女の馬鹿にするこの男を恨めしく思った最愛は餌打の肌に噛み千切る勢いで噛みつくと相当痛かったのか、餌打の悲鳴が木霊した。
 すぐに最愛を突き飛ばして痛みに耐えながら、凄まじい眼光で最愛を睨みつけている。

「何してくれているんだよ!!」
「何? 怒っているの?」
「当たり前だろ!」

 彼がどんなに痛がろうと、最愛は知ったこっちゃない。

「痛っ! とんでもないことをするな・・・・・・」
「へぇ、痛いんだ? だけど、あんたが悪いでしょ!? 人を馬鹿にしたりするからよ!!」

 最愛の怒鳴り声で誰かが気づいたのだろう。足音が近づいているので、その場から離れた。痛みのせいで床に転がっている餌打を嘲笑ってから。
 最愛は家に帰ろうか迷いながら、電車に乗っていた。怒りをどこかに消すために本を読んでいたけれど、先程のことが忘れられずにいて、本を閉じて鞄の中に入れた。
 少しずつ学校へ行くことが嫌になってきている。

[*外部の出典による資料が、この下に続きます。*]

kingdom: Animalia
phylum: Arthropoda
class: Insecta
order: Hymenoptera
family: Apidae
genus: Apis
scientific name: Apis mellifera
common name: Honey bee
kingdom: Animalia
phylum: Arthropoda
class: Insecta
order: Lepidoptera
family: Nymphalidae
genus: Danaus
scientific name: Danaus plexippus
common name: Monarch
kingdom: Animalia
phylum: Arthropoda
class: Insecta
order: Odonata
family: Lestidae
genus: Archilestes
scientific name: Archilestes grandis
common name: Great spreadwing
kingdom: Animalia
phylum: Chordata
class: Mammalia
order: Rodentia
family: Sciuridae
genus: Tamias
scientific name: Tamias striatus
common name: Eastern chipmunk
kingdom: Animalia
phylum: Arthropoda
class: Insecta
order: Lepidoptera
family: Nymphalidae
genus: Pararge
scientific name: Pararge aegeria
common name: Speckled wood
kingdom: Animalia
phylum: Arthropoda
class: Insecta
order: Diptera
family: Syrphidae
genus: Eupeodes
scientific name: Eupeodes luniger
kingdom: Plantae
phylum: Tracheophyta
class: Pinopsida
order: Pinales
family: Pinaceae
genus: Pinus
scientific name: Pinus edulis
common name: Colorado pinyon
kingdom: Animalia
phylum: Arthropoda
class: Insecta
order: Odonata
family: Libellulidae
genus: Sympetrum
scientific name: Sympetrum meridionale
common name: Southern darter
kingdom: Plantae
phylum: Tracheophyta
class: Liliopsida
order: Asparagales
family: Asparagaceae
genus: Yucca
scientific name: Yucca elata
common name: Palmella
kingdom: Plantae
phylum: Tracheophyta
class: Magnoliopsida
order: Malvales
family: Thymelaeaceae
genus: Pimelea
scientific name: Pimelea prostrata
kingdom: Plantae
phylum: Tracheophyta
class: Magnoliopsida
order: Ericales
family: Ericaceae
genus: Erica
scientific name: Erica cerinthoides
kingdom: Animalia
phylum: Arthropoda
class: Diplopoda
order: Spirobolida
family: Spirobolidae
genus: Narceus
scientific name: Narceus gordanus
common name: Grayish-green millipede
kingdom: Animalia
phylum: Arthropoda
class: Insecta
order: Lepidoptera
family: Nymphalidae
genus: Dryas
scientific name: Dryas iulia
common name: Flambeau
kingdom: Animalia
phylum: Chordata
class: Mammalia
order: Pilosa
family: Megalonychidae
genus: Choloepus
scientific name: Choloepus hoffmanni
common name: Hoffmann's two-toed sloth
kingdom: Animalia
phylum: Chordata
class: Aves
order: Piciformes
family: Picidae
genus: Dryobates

まだ二年生になったばかりなのに。どんなに溜息を吐いても、気持ちはこれっぽっちも晴れない。

「嫌だな・・・・・・」

 休日が終われば、また学校へ行かなくてはならない。会いたくない人達ばかりいるところへ。
 嫌な気持ちを抱えながら、休日を過ごして、月曜日はあっという間に来た。

「最愛! おはよ!」
「深香、おはよう・・・・・・」

 溜息を吐いている最愛を見て、深香の笑顔が消えた。

「どうかした? 最愛」
「えっと・・・・・・」

 元気がないので、深香は心配している。